Stretching for muscle gain
Stretching for muscle?
Really? What would you say to somebody if they told you this? You would probably think they were mad!
As we age our muscles become tighter, thus restricting our range of motion and with it some mobility. Stretching is one important factor if your desire is for a lean, sexy and muscular body. I am pretty sure everyone hates stretching and I am no different. As much as I hate to do it, try and blame it on lack of time, etc.. I have had to build it to my daily routine.
If you haven’t had an injury so far well good on you, as the saying goes “prevention is better than a cure”.
When your muscles are tight, they will not travel through their full range of motion. Your central nervous system just won’t allow that, it will shut off the muscle(s) involved as it will sense danger. If the muscles are not taken through their full range of motion you won’t be activating or working all the potential muscle fibres that are there!
Let me give you an example. When you do a squat one of the muscles that you are working is the gluteal muscles. They comprise of the gluteus minimus and maximus. These are your buttocks.
When you are in a deep position the gluteal muscles fire to fight gravity and allow you to climb up without falling down.
If the hip muscles (the antagonists) (perform opposite action) such as Psoas and or hip flexors are tight or if your pelvis isn’t aligned properly it will in turn prevent you from going the full range of motion in the squat because the gluteal muscles will be inhibited from firing.
This is what they call reciprocal inhibition. The central nervous system will shut down the muscles as it senses danger to prevent any damage from arising. In exercises such as the squat some muscles will co-contract to generate the force needed to lift the weight.
Examples of reciprocal inhibition include bicep curls, triceps have to relax in order for the biceps to contract. Leg extensions, hamstrings have to relax to enable the quads to contract.
So when should you stretch? Is it before or after exercise? I would recommend both and here is why.
Stretching before exercise is NOT the same as stretching AFTER exercise.
We stretch before exercise to prevent injuries, and we stretch after exercise to lengthen the muscles after they’ve been shortened by exercise.
Always stretch after you warm up so do 5-10 minutes of warming up to prepare your body for exercise, and then you can do 5-10 minutes of stretches afterwards. This can be on the treadmill, bike, doing some bodyweight exercises such as press-ups, squats or it can be as simple as rotating a weight disk around.
What types of stretches are there?
Static – Meaning stretching without movement. In other words, holding the stretch position for a predetermined period of time, say 30 seconds without movement.
Passive – Similar to static, but with another person or an apparatus helping to further stretch the muscles.
PNF – For the more advanced guys and girls out there, involves contracting the muscles and stretching them at the same time. It is really good for flexibility and targeting specific muscle groups as well as improving muscular strength.
Isometric – similar to PNF but the contractions are held for longer.
Dynamic – is done by using a controlled, soft bounce or swinging motion to move a particular body part to the limit of its range of motion.
Active – involves contracting the antagonist (opposite) muscle which forces the stretched muscle group to relax.
Other types of stretches that you can do are resistance stretches, and loaded stretching.
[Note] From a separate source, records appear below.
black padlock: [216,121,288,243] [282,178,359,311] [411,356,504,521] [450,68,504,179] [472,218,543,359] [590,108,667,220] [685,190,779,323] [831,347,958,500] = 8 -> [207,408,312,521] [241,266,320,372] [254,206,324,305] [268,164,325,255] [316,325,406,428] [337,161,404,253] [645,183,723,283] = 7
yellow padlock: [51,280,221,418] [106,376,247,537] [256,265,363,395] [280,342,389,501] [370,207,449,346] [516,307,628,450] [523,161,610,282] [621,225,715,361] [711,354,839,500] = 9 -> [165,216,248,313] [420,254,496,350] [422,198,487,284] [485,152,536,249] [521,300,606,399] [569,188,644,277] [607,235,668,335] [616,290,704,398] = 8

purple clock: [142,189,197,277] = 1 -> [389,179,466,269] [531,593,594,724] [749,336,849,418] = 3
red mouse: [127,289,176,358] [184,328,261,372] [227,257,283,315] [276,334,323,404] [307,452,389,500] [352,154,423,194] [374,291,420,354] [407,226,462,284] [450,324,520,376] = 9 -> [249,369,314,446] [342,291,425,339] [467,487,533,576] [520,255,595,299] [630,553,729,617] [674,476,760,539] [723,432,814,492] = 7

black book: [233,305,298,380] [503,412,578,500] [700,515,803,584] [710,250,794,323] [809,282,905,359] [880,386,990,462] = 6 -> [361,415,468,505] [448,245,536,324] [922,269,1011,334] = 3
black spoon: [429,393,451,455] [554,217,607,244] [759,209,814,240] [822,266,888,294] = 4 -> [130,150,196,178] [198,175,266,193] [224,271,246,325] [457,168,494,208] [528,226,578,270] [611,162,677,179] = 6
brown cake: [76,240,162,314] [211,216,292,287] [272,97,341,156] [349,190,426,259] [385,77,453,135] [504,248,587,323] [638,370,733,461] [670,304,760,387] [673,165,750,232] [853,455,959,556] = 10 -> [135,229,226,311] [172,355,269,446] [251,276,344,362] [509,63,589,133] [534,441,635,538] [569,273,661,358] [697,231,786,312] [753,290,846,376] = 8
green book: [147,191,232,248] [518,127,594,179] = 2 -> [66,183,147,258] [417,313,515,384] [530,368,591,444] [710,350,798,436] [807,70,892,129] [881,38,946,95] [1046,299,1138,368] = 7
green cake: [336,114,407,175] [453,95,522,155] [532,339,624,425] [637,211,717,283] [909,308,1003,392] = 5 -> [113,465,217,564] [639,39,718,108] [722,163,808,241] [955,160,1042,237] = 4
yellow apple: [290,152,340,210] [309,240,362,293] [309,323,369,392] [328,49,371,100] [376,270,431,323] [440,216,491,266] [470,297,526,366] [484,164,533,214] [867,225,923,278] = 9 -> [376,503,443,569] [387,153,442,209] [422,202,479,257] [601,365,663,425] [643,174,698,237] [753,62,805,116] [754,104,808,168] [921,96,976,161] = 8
They are a form of dynamic stretching that both contract and lengthen the target muscle at the same time. They work by taking the muscle through its entire range of motion.
How long should you hold a stretch for?
Speaking from personal experience I like hold my stretches for at least 30 seconds on each side. On some body parts that are always tight such as hips and hamstrings I hold the stretch for at least 1 to two minutes. Again this is only a guide, what I would say is try it for yourself and you will soon start to know how long you need to hold each stretch for. Your muscles will tell you when they are relaxed.
Benefits of stretching
Increased Range of Motion – We talked about it earlier, your body does not like the muscles to be short and will not fire the muscle if it senses danger to that area.
Increases flow of nutrients and circulation – If your muscles are tight then it is likely they will have knots around them.
Think of a balloon, when it is stretched the volume of water that it can hold nearly doubles! So by stretching the muscles you are allowing a greater amount of nutrients to flow into those areas that are knot free, this leads to faster recovery times as more nutrients and more blood flow to those areas. What this all means is more muscle!!
Better Posture – Nobody looks good when their shoulders are slumped and hunched forward. This happens if you have tight pecs or back muscles.
Reduces Stress – Our muscles get tight or tense, which makes us miserable. By stretching the muscles you are able to relax more.
Reduces DOMS – Delayed Onset Muscle Soreness is the pain we feel after exercise especially if you have done a hard workout or one that your body is unaccustomed to.
So there you go, take away point utalise your stretching for more muscle!